TEXTE DE LA PAGE ▸
Il existe également de grandes différences dans la volonté des sociétés pharmaceutiques de réserver des approvisionnements aux pays les plus pauvres. Alors que Moderna a jusqu’à présent promis des doses de son vaccin exclusivement aux pays riches, AstraZeneca a promis les deux tiers (66%) des doses aux pays en développement. Bien qu’AstraZeneca ait fait d’importants efforts pour augmenter sa capacité de production en s’associant et en transférant sa technologie à d’autres fabricants, elle ne pourrait fournir que 38% de la population mondiale, et seulement la moitié de ce pourcentage si son vaccin nécessite deux doses.

Le coût estimé de la fourniture d’un vaccin à chaque personne sur la planète est inférieur à 1% du coût attendu de la COVID-19 sur l’économie mondiale. Les arguments économiques en faveur de l’obligation pour les sociétés pharmaceutiques de partager leurs connaissances sur les vaccins sans brevet, afin que la production puisse être augmentée le plus rapidement possible, ne peuvent être plus clairs, a déclaré Oxfam.

Contact

Robin Guittard, rguittard@oxfamfrance.org, 07 72 09 79 36

Informations complémentaires

La réunion des ministres de la Santé et des Finances du G20 a lieu virtuellement le jeudi 17 septembre 2020.

Extraits d'un jeu de données ▸
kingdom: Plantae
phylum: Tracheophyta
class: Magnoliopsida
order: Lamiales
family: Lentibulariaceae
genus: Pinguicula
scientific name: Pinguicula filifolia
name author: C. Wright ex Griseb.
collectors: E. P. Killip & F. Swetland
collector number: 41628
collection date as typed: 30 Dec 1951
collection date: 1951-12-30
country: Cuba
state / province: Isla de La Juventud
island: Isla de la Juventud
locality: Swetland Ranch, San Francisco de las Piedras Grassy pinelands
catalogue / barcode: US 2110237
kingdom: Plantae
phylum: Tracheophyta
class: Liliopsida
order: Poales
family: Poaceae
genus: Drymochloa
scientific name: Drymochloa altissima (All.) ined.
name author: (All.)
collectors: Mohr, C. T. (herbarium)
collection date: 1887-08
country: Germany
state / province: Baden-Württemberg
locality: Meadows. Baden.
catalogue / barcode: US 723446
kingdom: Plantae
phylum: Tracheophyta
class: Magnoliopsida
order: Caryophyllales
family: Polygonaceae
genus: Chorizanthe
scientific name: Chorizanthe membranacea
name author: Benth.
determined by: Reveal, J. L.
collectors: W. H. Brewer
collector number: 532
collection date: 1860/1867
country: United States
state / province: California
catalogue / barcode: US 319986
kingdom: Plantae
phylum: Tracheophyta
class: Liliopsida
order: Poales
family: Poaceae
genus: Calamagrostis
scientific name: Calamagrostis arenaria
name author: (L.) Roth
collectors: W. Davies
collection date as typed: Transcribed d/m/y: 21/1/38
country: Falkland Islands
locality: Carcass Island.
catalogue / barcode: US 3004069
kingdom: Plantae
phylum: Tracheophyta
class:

CONSIGNES ▸
a) Citez sans modification le passage du texte sur les vaccins compris entre "Robin Guittard, rguittard@oxfamfrance.org, 07" et "17 septembre 2020.", bornes incluses.
b) D'après le texte sur les vaccins, quelle part de ses doses AstraZeneca a-t-elle promise aux pays en développement ?

RÉPONSES ▸
a)
Robin Guittard, rguittard@oxfamfrance.org, 07 72 09 79 36

Informations complémentaires

La réunion des ministres de la Santé et des Finances du G20 a lieu virtuellement le jeudi 17 septembre 2020.

b) Les deux tiers (66%) de ses doses.